Für Helga Krüger selbst beginnt eine "Zeit der Rehabilitation." Menschen, denen es gelingt, sie aufzumuntern, werden ihr in dieser Zeit sehr wichtig. 1996 trifft sie auf einen Mitarbeiter des Malteser-Hilfsdienstes. Sie empfindet diese Begegnung als wegweisend für ihre Zukunft, schließt sich noch im selben Jahr der Cottbuser Gruppe dieser Organisation an, ist dort heute in der Hospizarbeit tätig, gibt Erste-Hilfe-Kurse und begleitet seit 1997 die Cottbuser Malteserjugend jeden Sommer ins Bundesjugendlager.

Auch privat engagiert sich die Kieselwitzerin für andere: Gemeinsam mit einer befreundeten Familie unterstützt sie regelmäßig eine Schule für behinderte Kinder in Gubin, dem polnischen Teil Gubens. Durchschnittlich einmal im Monat bringt sie Kleidung, Möbel, Gardinen, Bettbezüge, Waschmaschinen oder Bastelmaterial und Schokolade für die Kinder mit dem Auto dorthin.
Mittlerweile, erklärt sie, sei sie beim Zoll bereits bekannt. Ohne dessen Mittun wären solche Transporte nämlich nicht möglich. Zweimal waren auch schon polnische Lehrkräfte zu einem Arbeitsbesuch in Deutschland, um die Behinderteneinrichtungen in Fürstenwalde und Neuzelle zu besichtigen. Im Gegenzug erhalten die deutschen Freunde dann Einladungen zum "Tag des Lehrers" oder zur Weihnachtsfeier der polnischen Schule.
Gubin ist aber nicht der einzige Ort in Osteuropa, an dem Frau Krüger versucht, Menschen unter die Arme zu greifen, die "unverschuldet um Hilfe bitten müssen". Drei Wochen lang lebte und arbeitete die Erzieherin im vergangenen Oktober im Sozialzentrum der Gemeinschaft Lumen Christi in Kaliningrad (Königsberg).
Der Anstoß zu dieser außergewöhnlichen Form von Urlaub kam von einem Bekannten aus Münster, Bruder Theo Koenig, der schon länger Spenden für Kaliningrad sammelt. Er schickte Frau Krüger Informationsmaterial über die Arbeit, die deutsche Katholiken dort verrichten.
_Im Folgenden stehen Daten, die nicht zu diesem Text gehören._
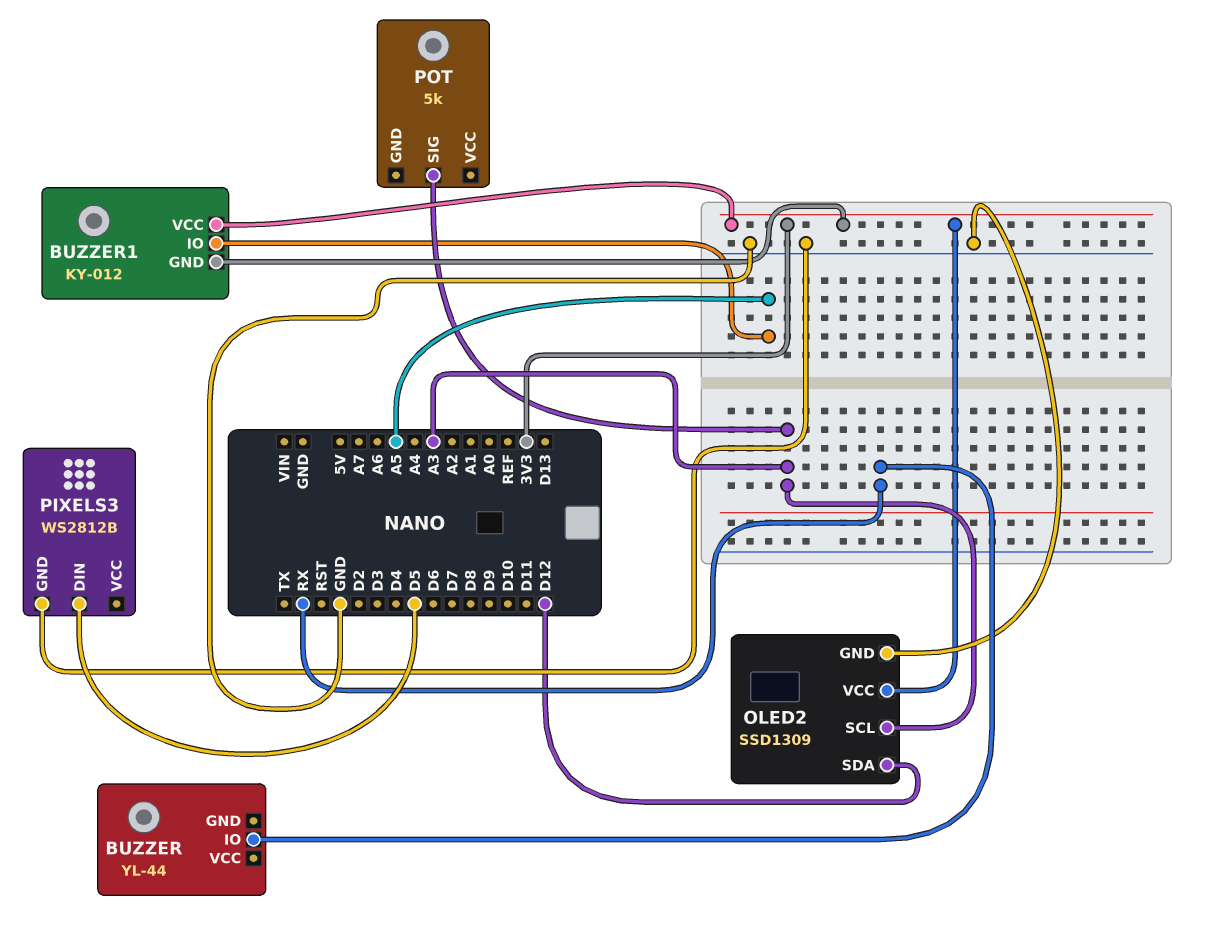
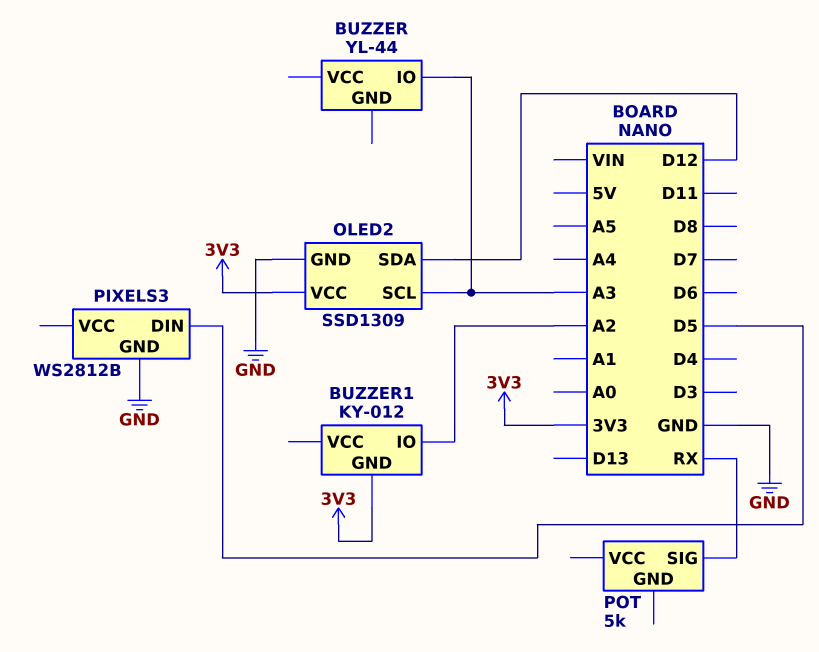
BUZZER pin IO: RX -> A3
BUZZER1 pin IO: A5 -> A2
BUZZER1 pin VCC: 3V3 -> none
POT pin SIG: A3 -> RX

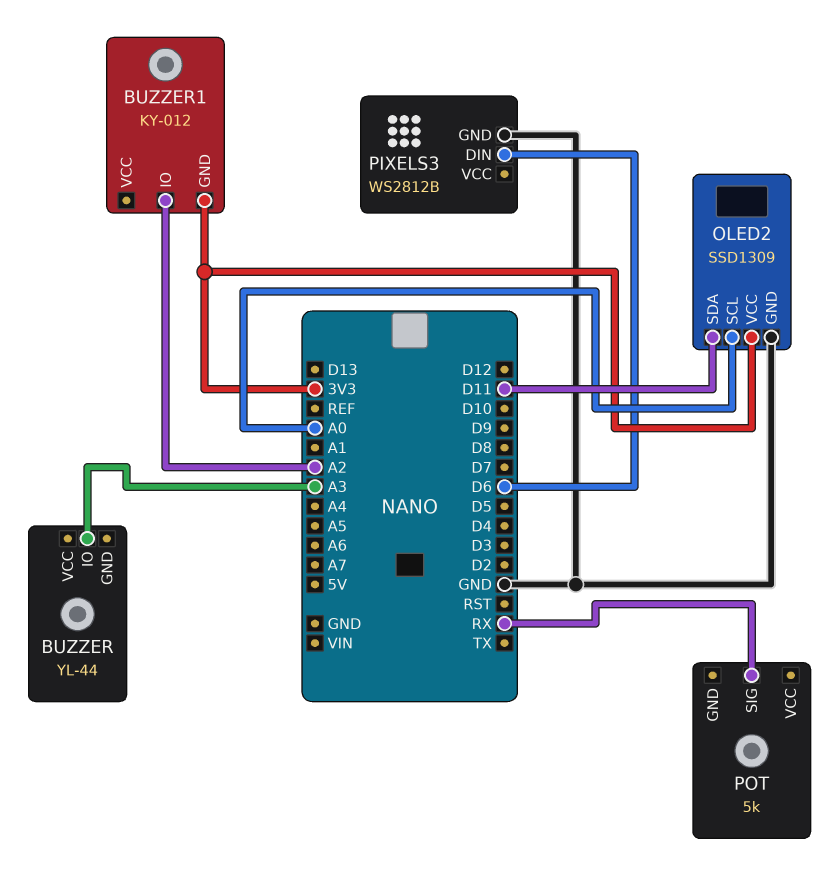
OLED2 pin SCL: A3 -> A0
OLED2 pin SDA: D12 -> D11
PIXELS3 pin DIN: D5 -> D6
Auf diese Weise erfuhr die Kieselwitzerin, dass Janette Werner aus Dessau in Russland ihr Freiwilliges Soziales Jahr leistete (wir berichteten), und fragte sich: "Warum solltest du nicht auch mal so was machen?"
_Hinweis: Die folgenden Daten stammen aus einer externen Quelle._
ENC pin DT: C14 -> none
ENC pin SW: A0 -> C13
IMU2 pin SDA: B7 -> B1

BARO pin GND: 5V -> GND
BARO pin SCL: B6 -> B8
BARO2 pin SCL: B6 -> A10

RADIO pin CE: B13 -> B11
Gesagt, getan. Anfang 2000 schreibt Helga Krüger einen Brief an die Vertreter von Lumen Christi in Kaliningrad, erkundigt sich, ob sie eine Zeit lang vor Ort mit Hand anlegen könnte. Durch solch einen Aufenthalt hofft sie zudem, wieder ein Stück russischer Kultur und Geschichte, aber auch die Gastfreundschaft dieses Volkes zu erfahren - wie schon bei ihrer ersten Russlandreise 1972.

Ein Vierteljahr lang wartet Frau Krüger vergeblich auf ein Antwortschreiben. Als sie ihren Urlaub soeben anders planen will, trifft der ersehnte Brief ein. Die Lumen-Christi-Mitarbeiter laden sie nach Kaliningrad ein, organisieren das Visum und die Fahrt.

Nach siebeneinhalb Stunden im Auto kommt Frau Krüger übermüdet am Zielort an. Sie erhält ein Gästezimmer im Wohnhaus der deutschen Arbeitskräfte, ihre eigentliche Wirkungsstätte in diesen drei Wochen aber ist die Kleiderkammer: Hier sortiert sie leichte Hosen und Röcke aus und warme Jacken und Pullover für den Winter ein, versorgt die unterschiedlichsten Menschen mit Textilien, die von deutschen Spendern stammen.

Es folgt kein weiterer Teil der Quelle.